S&P 500 FAILS AT 200-DAY LINE -- VOLUME PICKS UP ON PRICE DROP... Earlier today I showed the S&P 500 starting to back off from its 200-day moving average at 1154. On Monday, I had suggested than any oversold bounce would meet initial resistance at that line. [Broken support lines -- like moving averages -- usually act as resistance barriers on subsequent bounces]. What's even worse is the fact that all the major market averages fell on heavier volume. That contrasts with low volume during the market bounce on Monday and Tuesday. That negative pattern can be seen on Charts 5 and 6 which show the Dow Diamonds (DIA) and the Nasdaq 100 Shares (QQQQ) falling on heavy volume. Notice that the red volume bars (down days) have been much bigger than the green volume bars (up days). That's symptomatic of a market that's in a downtrend.

Chart 4

Chart 5

Chart 6


TIPS LEAD BONDS HIGHER ... Yesterday I plotted a chart showing bond price doing better than the stock market. Although the bond market closed slightly lower today, it held up remarkably well in the face of the strong inflation report.
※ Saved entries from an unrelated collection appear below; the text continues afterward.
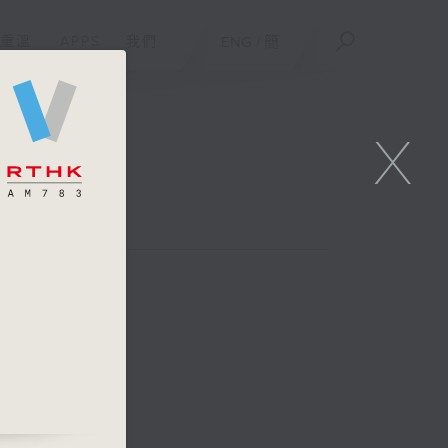
重溫
APPS
我們
ENG
/
簡
X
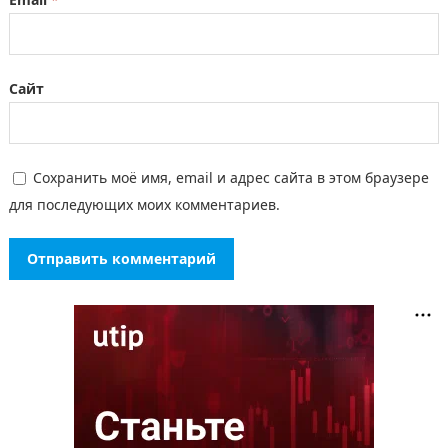
Сайт
Сохранить моё имя, email и адрес сайта в этом браузере
для последующих моих комментариев.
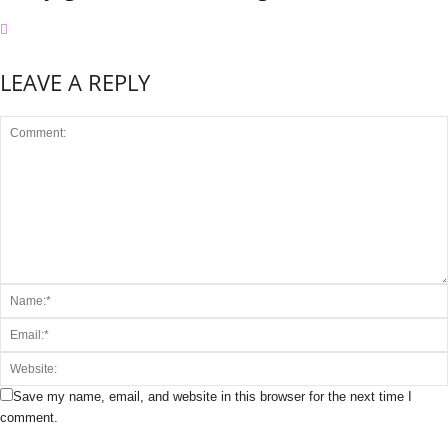
LEAVE A REPLY
Save my name, email, and website in this browser for the next time I
comment.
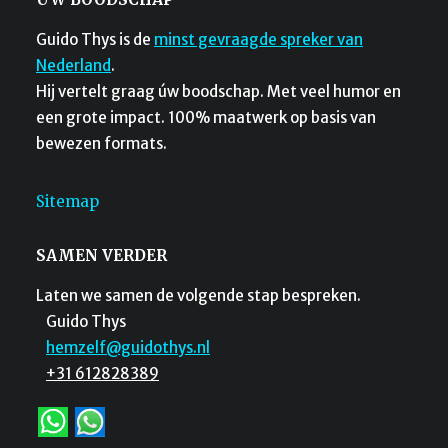
Guido Thys is de
minst gevraagde spreker van
Nederland
.
Hij vertelt graag úw boodschap. Met veel humor en
een grote impact. 100% maatwerk op basis van
bewezen formats.
Sitemap
SAMEN VERDER
Laten we samen de volgende stap bespreken.
Guido Thys
hemzelf@guidothys.nl
+31 612828389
One bond category that actually rose were TIPS (Treasury Inflation Protected Securities). These are bonds that have some built-in protection against rising inflation. Chart 7 shows Lehman Lehman TIPS iShares (TIP) moving up to challenge their February peak. The ratio line along the bottom of the chart compares the TIP to the S&P 500. The ratio has broken a down trendline starting last August. If you don't like stocks here, but are worried about inflation, TIPS might be a good alternative.

Chart 7


OVERSOLD DOESN'T MEAN MUCH IN A FALLING MARKET... When a market breaks important support levels, it's best to get out of the way. That's why I caution anyone about getting too fancy with short-term timing at this juncture. I'm referring specifically to some feedback I've gotten this week concerning my recent advice to either sell the market or buy a bear mutual fund. Some of the comments were that it "was too late to sell the market" because it was oversold or "too late to buy a bear fund" because they were overbought. In the early stages of important trend changes, terms like overbought and oversold don't mean that much. One of the tools that I use at such times is the Average Directional Index (ADX) line. That's the black line shown at the bottom of Chart 8. When the ADX line is falling (as it's been doing since November), the market is usually in a trading range where oscillator signals are very important. When the ADX line is rising (as its been since mid-March), that means that a new trend is starting. At such times, it's best to disregard oscillator readings. The two other lines are the +Directional Index (green line) and the -Directional Index (red line). When the red line crosses over the green line (as it did in mid-March), that tells us that the trend of the market is down. Falling markets have a way of getting oversold -- and staying oversold -- all the way down.